(Text extract)
More Musings on ‘Suttree’ and Literary Style

What exactly is it that gives ‘Suttree’ it’s dream-like feeling? Is it the words, the use of words, or something else?

The words used I think have less signifigance – McCarthy, while not afraid to use words that may or may not require the reader to consult a dictionary, generally keeps to pretty basic grammar. No real magic to be found in the words he chooses to use.

The way these words are used, however, is what I believe really makes the magic of the story. Sentences are often strung together using ‘and’ in place of punctuation – this adds an almost Biblical feel to the narrative and is what accounts for part of the atmosphere. The stream-of-consciousnesses style often adapted also has an effect;  the page-length paragraphs and abnormally long sentences give an otherworldly quality to the story. Why is this?

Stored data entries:
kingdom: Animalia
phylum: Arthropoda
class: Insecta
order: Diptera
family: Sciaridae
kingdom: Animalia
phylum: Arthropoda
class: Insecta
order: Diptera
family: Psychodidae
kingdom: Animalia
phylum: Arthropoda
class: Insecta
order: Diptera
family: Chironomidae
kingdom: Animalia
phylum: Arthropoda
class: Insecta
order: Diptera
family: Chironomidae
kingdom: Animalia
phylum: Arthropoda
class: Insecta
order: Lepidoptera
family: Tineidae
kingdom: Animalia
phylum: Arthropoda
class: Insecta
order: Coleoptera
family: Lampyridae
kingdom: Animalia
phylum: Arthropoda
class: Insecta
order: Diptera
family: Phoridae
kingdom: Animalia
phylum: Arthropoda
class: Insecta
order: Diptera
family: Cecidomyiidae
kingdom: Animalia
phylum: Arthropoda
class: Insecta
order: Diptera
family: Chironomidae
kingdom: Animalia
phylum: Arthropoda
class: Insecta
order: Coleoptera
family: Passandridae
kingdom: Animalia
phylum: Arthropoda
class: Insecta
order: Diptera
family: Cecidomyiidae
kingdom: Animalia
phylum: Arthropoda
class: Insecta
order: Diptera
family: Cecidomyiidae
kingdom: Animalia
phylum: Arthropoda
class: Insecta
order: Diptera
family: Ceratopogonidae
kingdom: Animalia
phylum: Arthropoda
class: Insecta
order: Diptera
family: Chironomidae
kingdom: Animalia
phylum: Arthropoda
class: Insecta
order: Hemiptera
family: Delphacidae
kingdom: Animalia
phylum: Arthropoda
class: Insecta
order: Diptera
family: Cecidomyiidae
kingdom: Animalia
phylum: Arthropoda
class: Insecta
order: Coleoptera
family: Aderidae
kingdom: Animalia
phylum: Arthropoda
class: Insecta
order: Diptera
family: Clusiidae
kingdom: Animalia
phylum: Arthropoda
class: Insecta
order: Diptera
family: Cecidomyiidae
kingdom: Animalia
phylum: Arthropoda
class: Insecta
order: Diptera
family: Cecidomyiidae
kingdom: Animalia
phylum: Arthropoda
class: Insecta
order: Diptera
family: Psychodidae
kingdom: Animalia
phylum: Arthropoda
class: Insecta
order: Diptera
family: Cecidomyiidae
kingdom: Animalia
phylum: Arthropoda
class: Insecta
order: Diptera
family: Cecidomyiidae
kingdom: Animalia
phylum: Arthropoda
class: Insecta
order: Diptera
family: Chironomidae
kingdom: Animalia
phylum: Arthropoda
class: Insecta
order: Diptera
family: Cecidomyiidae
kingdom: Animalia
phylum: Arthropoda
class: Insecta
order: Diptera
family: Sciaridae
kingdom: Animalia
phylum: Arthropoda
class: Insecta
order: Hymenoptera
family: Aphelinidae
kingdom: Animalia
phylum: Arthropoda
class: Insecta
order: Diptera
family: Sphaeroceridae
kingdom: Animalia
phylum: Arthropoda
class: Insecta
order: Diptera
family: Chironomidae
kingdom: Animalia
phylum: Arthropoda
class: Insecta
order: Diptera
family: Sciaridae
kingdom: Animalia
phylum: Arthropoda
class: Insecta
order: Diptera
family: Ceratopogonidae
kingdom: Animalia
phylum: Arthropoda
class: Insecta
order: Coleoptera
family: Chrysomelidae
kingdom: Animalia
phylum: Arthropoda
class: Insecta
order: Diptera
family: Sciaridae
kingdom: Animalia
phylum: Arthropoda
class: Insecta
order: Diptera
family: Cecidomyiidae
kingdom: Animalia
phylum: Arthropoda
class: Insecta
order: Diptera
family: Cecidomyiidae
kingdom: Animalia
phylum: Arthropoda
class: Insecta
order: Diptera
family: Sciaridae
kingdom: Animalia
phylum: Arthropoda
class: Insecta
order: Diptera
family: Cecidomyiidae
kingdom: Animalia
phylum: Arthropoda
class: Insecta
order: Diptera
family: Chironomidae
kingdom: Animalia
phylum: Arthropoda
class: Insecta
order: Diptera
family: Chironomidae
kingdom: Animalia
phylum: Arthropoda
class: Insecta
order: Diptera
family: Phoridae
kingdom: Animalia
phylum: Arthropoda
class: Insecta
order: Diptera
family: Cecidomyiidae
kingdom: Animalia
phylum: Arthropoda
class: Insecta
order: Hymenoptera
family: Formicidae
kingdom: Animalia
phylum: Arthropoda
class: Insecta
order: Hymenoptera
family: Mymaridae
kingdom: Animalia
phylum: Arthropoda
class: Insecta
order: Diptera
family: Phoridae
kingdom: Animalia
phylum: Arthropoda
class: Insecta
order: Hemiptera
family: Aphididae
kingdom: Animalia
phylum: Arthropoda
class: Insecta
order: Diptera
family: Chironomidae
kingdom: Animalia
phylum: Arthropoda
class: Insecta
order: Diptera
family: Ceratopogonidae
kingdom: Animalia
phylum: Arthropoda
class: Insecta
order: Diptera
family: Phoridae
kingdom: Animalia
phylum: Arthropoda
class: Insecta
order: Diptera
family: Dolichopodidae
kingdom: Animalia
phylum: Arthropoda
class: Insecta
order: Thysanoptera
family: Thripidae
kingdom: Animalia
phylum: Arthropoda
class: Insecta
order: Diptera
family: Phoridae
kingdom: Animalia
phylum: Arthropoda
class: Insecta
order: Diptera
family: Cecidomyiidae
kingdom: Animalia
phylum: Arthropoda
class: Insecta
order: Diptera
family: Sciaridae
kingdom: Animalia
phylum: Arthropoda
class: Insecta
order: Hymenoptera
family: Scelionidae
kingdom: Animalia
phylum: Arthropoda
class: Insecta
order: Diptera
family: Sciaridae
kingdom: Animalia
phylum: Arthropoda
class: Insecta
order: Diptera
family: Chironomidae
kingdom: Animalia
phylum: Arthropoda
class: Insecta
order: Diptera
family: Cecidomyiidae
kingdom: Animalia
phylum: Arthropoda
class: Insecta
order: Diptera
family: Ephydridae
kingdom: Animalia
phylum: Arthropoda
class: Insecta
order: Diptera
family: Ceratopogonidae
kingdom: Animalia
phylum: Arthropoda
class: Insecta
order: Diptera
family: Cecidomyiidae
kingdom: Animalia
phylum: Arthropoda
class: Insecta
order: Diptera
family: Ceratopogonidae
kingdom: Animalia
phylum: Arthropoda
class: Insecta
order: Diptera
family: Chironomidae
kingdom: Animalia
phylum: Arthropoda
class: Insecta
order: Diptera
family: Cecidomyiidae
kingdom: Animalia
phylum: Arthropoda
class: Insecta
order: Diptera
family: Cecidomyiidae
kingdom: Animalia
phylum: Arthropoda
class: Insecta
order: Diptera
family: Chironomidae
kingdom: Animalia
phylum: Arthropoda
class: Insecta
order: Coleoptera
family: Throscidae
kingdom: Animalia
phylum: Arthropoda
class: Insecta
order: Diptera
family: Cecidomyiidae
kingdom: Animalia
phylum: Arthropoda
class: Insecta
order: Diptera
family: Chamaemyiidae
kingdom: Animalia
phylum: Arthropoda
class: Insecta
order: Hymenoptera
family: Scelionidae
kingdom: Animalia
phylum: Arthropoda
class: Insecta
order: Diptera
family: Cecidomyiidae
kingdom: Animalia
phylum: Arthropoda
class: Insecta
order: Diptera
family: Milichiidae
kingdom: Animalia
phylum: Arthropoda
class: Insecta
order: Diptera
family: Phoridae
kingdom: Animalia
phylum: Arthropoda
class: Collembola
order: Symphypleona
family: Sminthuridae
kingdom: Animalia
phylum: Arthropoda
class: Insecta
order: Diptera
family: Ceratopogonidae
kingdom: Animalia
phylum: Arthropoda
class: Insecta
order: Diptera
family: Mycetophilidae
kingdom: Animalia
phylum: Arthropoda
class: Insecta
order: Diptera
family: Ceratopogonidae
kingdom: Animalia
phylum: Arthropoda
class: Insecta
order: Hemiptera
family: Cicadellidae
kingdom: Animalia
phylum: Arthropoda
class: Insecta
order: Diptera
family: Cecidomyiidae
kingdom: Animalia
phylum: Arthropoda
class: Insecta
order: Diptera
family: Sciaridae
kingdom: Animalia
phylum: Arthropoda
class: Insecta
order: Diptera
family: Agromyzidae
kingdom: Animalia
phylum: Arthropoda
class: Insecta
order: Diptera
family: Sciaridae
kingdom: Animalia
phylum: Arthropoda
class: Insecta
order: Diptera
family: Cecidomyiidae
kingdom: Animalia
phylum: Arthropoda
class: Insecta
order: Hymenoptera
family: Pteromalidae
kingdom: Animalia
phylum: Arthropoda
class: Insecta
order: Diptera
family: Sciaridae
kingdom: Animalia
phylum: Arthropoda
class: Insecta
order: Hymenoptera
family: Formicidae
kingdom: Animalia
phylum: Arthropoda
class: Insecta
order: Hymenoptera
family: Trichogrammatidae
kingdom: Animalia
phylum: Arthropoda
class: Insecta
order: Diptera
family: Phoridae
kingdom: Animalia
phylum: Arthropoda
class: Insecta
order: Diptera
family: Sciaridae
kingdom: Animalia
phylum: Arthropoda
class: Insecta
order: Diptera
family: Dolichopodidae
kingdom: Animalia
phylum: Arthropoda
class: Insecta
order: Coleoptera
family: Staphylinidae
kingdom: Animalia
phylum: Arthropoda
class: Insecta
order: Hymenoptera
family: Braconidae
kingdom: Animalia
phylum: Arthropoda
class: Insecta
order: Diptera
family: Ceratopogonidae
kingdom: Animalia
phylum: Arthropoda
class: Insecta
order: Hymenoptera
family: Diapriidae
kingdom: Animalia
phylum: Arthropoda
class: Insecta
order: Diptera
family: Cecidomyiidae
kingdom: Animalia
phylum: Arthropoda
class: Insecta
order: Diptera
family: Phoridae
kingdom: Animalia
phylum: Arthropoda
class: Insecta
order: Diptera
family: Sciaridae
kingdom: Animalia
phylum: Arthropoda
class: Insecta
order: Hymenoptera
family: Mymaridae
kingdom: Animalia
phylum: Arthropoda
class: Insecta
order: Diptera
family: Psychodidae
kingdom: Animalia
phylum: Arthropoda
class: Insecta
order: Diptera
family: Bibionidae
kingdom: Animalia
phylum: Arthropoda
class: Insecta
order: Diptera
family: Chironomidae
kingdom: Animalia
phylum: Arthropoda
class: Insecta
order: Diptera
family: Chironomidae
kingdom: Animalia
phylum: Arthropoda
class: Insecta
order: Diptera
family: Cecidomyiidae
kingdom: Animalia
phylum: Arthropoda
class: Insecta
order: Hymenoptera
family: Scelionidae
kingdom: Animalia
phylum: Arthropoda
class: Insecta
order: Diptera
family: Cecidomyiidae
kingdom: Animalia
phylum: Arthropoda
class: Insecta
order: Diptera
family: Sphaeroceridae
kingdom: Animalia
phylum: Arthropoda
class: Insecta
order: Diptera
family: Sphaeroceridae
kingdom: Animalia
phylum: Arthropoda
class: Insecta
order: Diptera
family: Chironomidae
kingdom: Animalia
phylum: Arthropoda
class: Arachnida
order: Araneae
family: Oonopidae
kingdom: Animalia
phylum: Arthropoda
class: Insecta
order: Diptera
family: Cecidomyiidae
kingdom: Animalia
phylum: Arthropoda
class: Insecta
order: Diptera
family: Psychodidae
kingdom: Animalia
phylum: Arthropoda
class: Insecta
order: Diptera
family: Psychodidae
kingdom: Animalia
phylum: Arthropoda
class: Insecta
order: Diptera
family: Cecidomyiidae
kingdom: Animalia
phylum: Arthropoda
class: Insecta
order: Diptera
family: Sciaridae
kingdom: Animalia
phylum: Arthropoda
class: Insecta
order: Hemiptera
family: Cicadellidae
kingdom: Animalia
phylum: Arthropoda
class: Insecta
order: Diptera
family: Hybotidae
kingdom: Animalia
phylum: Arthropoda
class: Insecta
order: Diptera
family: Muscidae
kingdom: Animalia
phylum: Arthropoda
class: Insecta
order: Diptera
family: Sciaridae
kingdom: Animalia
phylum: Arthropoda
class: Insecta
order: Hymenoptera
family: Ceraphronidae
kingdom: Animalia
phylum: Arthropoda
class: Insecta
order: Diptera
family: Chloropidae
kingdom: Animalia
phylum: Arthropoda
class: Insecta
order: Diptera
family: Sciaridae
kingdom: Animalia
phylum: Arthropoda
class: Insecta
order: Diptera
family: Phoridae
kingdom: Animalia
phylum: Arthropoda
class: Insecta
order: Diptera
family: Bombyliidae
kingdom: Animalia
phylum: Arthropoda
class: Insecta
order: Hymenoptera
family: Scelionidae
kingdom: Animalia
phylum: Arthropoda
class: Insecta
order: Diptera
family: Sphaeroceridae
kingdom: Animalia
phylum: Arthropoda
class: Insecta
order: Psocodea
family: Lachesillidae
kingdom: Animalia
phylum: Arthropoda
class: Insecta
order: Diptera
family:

(Task directions)
Answer these questions from the text on "Suttree" and literary style:
(a) What kind of grammar does McCarthy generally keep to?
(b) Which word is often used in place of punctuation to string sentences together?
(c) Which two features are said to give the story an otherworldly quality?

(Output of the exercise)
(a) Pretty basic grammar.
(b) "And."
(c) The page-length paragraphs and the abnormally long sentences.